I played pocket aces differently last night than I ever did before.  I had lost about half my chips to John, an excellent player to my left, who called me down fairly light on my double barrelled missed flush draw bluff.  He won the hand with his weak ace (A/8 as I remember it).  When I picked up my aces, I was in the cutoff with only the blinds in the hand.  I decided to "gamble" and just limp with my rockets.  John completed the blind and the big blind checked.  Darn.  Had hoped for a raise somewhere so I could re-raise and isolate.  Anyway, the flop was 8 high and John bet out (he had K/4, and had bet second pair).  I re-raised all-in and he hesitated then called.  I managed to avoid another 4 or a king and made a key double up.  Whew!!!

A few hands later Blake, sitting to my immediate left, next to John, min-raised my big blind with his short stack.  John, the chip leader at the table, called and I called with K/5.  The flop had a 5, I checked, Blake shoved, John folded and I called, having him covered.  He turns over A/A.  Well played dude until the king hits the river.  Player down.  Very similar scenario to my aces, but I managed to avoid the two pair river card.

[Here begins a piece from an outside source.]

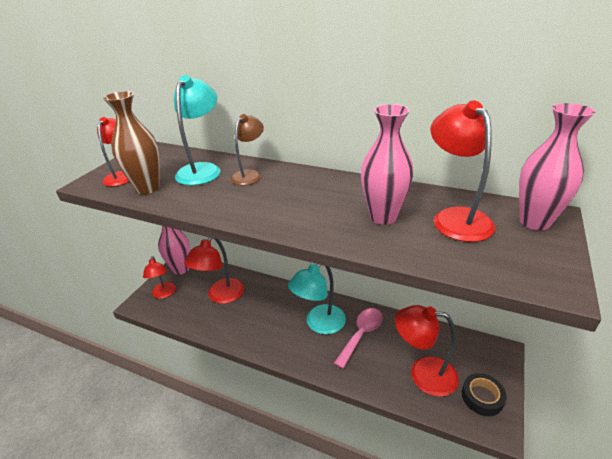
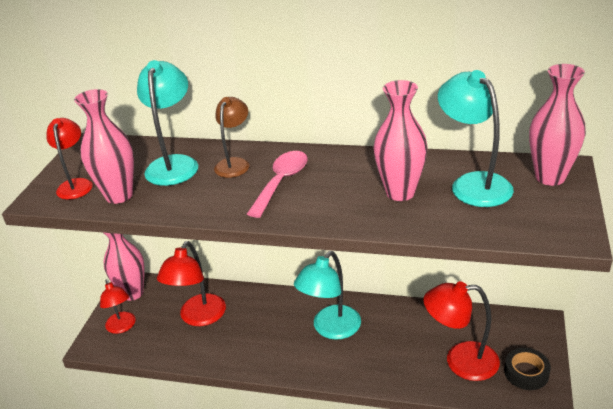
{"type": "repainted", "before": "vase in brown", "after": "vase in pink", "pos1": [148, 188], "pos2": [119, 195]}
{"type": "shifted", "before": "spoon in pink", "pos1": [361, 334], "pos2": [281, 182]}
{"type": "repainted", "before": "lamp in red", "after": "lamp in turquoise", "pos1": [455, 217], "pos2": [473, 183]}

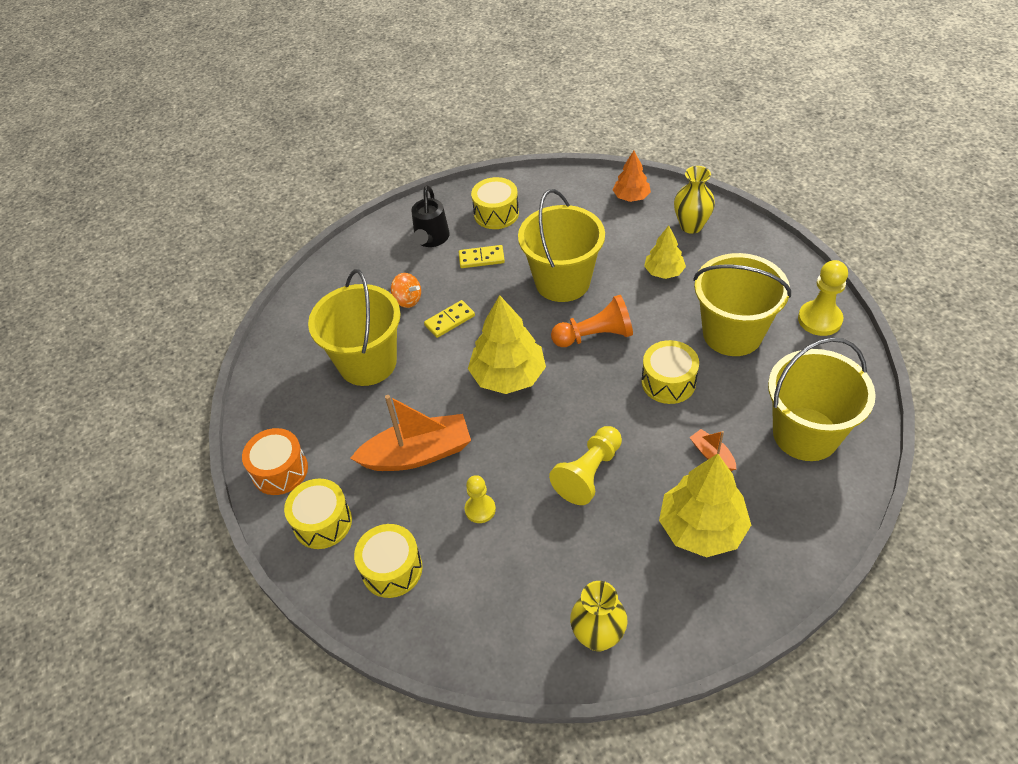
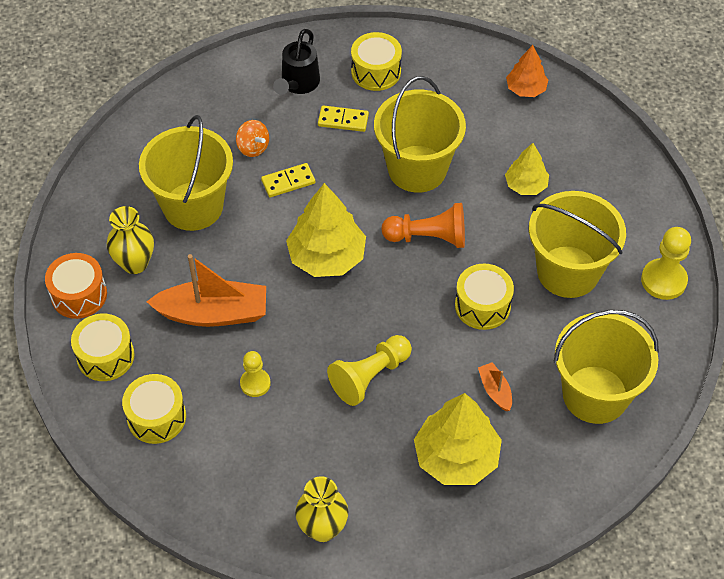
{"type": "shifted", "before": "vase in yellow", "pos1": [691, 226], "pos2": [135, 263]}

On to the final table, I am in fairly good shape but there are a few monster stacks in the hands of competent players.  Two of the big stacks self destructed, including a call from 6/6 against my Q/Q, and we got down to 5 players, with 5 spots plus the bubble being paid.  I was the short stack after another shortie tripled up and when the button raised 2.5 x my big blind, elected to shove with my weak ace, A/6.  Had almost enough to elicit a fold, but he was 2nd in chips and feeling frisky with his A/8, also a weak ace.  When he hit his 8 on the flop it was all over for me, finishing 5th for $72, a  $27 profit after buy-in and gratuity.  Oh well, a win is a win. 

1 comment:

7 Dewey said...

Weak aces, as Randy Newman might put it "got no reason to live". LOL. I hate those suckers & try not to play them at all unless I'm desperate. I do like any suited ace in good position if there's not a big raise. Congrats on money in the tournament. Something is always better than nothing. Happy New Year!!